Embracing The Complex
The Best Model is No Model
The Intuitive Teacher series is based on the work of Dr. Caleb Gattegno, a world-renowned educator, who transformed our ideas about how we learn or truly get to know something about ourselves and the world.
In order to reach these ideas, he himself had to throw out what he thought he already knew about education and challenge its beliefs and practices in classrooms throughout the world.
In fact, for all the volumes written about the outcomes of these experiments, Dr. Gattegno’s greatest finding was about the process of discovery itself, a finding that runs quite contrary to the way we approach and conduct ourselves as teachers and educators in general today.
He challenged one of the greatest of all practical notions of civilization thus far; that the search for human advancement is best found in reducing complexity down to its simplest form for all to understand and follow. He showed that much of our intellectual energies are spent trying to build models or schemas of natural and human pheno Once, these schemas or systems are achieved they are adhered to by succeeding generations, as long as they produce what appear to be results. This could be anything from political movements to how to dispose of your garbage, two ideas that are constantly evolving over time.
How education itself is administered is a case in point. Few would argue that in the post modern world the education as set up in the 19th century to deal with the industrial revolution or the model of “social”education as set out by as brilliant a thinker as John Dewey is going to best serve today’s world.
So, where is the next model of education going to come from?
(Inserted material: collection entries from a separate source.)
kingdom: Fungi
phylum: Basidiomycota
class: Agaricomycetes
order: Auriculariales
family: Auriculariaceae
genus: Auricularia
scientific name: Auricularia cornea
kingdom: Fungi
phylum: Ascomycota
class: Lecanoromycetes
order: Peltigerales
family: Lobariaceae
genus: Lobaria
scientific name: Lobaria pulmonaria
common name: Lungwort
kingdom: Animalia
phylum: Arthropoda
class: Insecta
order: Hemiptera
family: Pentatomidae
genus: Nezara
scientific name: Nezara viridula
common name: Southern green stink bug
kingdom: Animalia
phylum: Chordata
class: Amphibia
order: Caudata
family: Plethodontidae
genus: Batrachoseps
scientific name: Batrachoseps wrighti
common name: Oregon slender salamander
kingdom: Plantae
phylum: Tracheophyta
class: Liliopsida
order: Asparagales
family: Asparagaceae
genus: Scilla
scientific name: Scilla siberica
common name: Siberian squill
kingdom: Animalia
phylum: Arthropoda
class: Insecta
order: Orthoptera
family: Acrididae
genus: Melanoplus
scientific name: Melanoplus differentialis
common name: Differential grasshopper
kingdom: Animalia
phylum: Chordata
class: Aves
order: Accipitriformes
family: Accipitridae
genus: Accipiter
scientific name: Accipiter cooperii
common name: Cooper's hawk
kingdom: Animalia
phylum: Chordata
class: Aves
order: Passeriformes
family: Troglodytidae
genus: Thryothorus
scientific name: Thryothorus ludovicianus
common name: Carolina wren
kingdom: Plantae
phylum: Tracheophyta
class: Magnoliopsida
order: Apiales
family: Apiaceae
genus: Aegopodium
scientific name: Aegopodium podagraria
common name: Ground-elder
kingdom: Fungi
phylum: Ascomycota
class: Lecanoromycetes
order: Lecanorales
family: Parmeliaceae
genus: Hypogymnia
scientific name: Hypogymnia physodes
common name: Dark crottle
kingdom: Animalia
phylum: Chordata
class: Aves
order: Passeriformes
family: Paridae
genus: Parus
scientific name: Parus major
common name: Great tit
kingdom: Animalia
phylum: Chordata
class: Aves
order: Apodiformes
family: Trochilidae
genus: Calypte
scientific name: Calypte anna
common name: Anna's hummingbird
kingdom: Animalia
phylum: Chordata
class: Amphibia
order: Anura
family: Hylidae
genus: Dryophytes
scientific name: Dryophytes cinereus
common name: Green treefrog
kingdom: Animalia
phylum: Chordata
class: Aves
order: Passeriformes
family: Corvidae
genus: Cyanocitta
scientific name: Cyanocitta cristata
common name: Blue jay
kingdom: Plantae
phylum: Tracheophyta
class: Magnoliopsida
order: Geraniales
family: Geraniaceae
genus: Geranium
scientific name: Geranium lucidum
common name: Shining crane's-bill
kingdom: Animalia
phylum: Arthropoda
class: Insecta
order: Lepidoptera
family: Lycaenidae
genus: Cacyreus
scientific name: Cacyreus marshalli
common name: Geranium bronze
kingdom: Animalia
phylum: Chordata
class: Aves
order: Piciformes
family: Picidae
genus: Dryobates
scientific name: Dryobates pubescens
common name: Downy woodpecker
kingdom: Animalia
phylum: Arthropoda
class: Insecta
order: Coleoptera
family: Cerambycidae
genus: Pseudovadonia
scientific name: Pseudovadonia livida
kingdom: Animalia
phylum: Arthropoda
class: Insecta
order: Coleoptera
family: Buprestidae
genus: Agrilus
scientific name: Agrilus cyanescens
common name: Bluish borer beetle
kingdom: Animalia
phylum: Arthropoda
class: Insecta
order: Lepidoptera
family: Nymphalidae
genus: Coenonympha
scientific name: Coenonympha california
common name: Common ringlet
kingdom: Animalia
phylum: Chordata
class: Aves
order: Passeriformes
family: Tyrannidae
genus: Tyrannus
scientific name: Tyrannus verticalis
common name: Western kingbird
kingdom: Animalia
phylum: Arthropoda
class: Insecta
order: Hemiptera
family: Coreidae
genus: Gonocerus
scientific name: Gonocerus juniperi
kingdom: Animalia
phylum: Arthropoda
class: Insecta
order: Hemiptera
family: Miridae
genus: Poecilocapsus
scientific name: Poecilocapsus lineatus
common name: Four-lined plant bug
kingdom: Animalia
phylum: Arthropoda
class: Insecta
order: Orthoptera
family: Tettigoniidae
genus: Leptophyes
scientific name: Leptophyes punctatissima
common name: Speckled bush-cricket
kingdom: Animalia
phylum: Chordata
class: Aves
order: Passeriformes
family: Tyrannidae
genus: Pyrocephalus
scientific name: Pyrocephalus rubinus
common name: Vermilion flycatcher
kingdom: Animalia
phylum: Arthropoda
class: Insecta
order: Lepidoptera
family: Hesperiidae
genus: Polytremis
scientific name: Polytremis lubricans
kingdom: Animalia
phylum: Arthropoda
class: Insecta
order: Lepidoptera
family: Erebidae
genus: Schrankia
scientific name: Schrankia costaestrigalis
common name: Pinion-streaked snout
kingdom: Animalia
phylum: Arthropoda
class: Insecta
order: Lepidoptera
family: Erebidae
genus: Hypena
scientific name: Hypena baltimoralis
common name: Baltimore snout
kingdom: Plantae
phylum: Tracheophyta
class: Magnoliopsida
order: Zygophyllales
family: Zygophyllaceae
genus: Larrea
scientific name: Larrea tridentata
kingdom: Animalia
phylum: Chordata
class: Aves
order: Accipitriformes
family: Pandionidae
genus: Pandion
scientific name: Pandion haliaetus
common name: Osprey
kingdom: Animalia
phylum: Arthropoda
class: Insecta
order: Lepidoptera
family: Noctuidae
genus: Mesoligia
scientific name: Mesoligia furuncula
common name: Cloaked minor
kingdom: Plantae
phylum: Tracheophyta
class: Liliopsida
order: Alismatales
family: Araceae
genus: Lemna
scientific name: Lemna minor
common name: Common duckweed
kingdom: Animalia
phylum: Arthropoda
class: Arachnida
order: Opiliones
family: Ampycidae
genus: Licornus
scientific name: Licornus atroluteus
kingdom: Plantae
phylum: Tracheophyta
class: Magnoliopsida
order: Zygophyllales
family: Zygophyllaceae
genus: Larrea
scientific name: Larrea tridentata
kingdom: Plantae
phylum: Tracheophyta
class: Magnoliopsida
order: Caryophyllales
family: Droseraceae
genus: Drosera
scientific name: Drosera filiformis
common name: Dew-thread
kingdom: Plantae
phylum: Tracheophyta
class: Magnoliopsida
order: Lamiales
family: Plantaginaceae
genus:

Dr. Gattegno might argue paradoxically here for a model which emphasis no model. His approach of acquiring knowledge is based on intuition, which entails embracing complexity as opposed to “intellectually” meddling with a problem in an attempt to reduce it to something simple.
Initiative learning is more than just a mental process. It is equally getting to know something using all human attributes, including perception of the senses and at some level having an emotional response, including feeling inspired.
However, initiative learning and knowing cannot occur with the stimulus of complex reality. Attempts to simplify reality through schemization limits learning to a mental process only and not a truly human experience that can truly mastering knowledge.
Think of a courier company who must train its drivers to transverse difficult and complex routes in a large city in a limited amount of time. One new group of drivers is kept in a classroom for six months studying a map of the city and being told of all the situations they might encounter in day by an instructor, while another group is put on the street immediately with no map but simple instructions of where to delivery a parcel. At first they are given simple delivers and basic verbal instructions of how to get to their destination and allowed to ask for directions along the way. As the weeks past they are given more complex and increased deliveries at all times during the day, so they experience the city at different times of the day and in all driving conditions. They make a lot of mistakes at first but learn to trust their instincts on a highly visceral level.
Now, imagine after six months there is an earthquake damaging and disrupting the usual complex patterns of movement in the city. Which group of drivers would you depend on to deliver crucial medical equipment and supplies to deal with the crisis? Who would have the ability to creativity think their way through the danger and perils created by a natural disaster, which for most humans is when complex reality is completely felt for the first time.
Clearly, people and organizations need constructs or schemas to function within. For example, construction constructors need blueprints, politicians need ideologies, as often expressed in “party platforms” and even liberal thinkers need to follow a plan or agenda to be effective. Educators of course need a curriculum.
However, as educators we must also take responsibility for creating people who have a love of learning first and foremost. In all that he talked about and designed to aid in learning, Dr. Gattegno created the type of challenges needed for students to embrace reality and learn initiatively. For example, the Words in Color program uses the sensory stimulations of color and sound to allow young students to experience literacy by building their own words and language from scratch.
Educators from around the world who have employed Dr. Gattegno’s initiative approaches in their classrooms have reported producing people who love to learn and can produce inordinate yields of knowledge as by product of these this love for learning.